Daily Archives: November 3, 2024

Didi (2024)

It feels slightly strange when you acknowledge that coming-of-age movies have long-surpassed your own age of adolescent personal discovery. With Sundance indie Didi, we’ve now brought that time frame up to 2008, where we follow the 13-year-old Chris (Izac Wang), a first-generation Taiwanese-American kid trying to flirt with his junior high crush, get better at skateboarding, edit YouTube videos that people might actually want to see, and perhaps make some new friends during the summer before high school begins. This is one of those movies that lives or dies by its slice-of-life details and sense of authenticity. Writer/director Sean Wang does an excellent job placing the audience in the position of his biographical avatar, Chris. We feel his discomfort trying to navigate the different cultural expectations of home life and school life, the perils of trying to step outside your comfort zone and be rewarded rather than embarrassed. This is compounded by Chris having to endure and brush aside the stereotypes his peers project onto him for being Asian-American. The problem with the movie is that our main character is kind of a twit.
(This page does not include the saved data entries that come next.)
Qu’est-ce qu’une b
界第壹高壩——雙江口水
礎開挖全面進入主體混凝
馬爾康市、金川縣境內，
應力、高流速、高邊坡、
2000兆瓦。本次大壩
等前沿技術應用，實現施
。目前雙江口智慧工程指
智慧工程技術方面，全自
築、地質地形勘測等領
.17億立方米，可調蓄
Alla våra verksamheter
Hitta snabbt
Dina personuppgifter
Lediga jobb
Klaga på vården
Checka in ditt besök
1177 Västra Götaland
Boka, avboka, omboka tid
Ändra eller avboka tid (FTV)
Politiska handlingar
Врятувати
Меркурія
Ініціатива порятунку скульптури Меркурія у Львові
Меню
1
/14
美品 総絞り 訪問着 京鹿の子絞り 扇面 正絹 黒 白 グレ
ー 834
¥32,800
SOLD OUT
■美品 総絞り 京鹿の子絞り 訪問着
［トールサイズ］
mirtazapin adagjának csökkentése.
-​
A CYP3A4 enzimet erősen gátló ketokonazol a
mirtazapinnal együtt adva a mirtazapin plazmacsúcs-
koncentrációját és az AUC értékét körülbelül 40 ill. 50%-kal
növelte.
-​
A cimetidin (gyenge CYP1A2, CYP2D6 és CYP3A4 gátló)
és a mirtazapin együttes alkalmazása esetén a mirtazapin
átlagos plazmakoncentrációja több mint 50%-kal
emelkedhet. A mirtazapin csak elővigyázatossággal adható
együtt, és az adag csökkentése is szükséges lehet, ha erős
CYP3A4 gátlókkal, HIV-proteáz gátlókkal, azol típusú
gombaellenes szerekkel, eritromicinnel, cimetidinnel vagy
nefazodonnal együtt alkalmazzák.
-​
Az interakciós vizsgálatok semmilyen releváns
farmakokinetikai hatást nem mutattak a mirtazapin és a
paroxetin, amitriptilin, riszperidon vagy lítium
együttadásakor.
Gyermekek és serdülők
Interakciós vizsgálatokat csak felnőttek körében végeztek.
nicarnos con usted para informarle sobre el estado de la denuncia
He’s so harsh and unfair to his long-suffering mother (Lust, Caution‘s Joan Chen) that his own friends eventually complain about his rude behavior. In a moment of awkward discomfort, he calls his friend’s crush “a whore,” and then describes how he and his friend messed around with the corpse of a squirrel once. He also pees in his older sister’s lotion bottle. The whole “befriending cool skateboarders” storyline goes nowhere, nor does it open up some deeper understanding of our character and his wants, talents, or capabilities. Didi’s real distinct angle could have been growing up in the Internet age, and there it too feels lacking. It all feels a little like we’re spending too much time with the wrong family member. The put-upon mother would have been an even more intriguing person to explore, especially as she yearns to be an artist, deals with her bratty kids, an overbearing mother-in-law living with them without a kind word to say, and a husband half the world away busy working. Getting stuck with the angsty kid feels disappointing.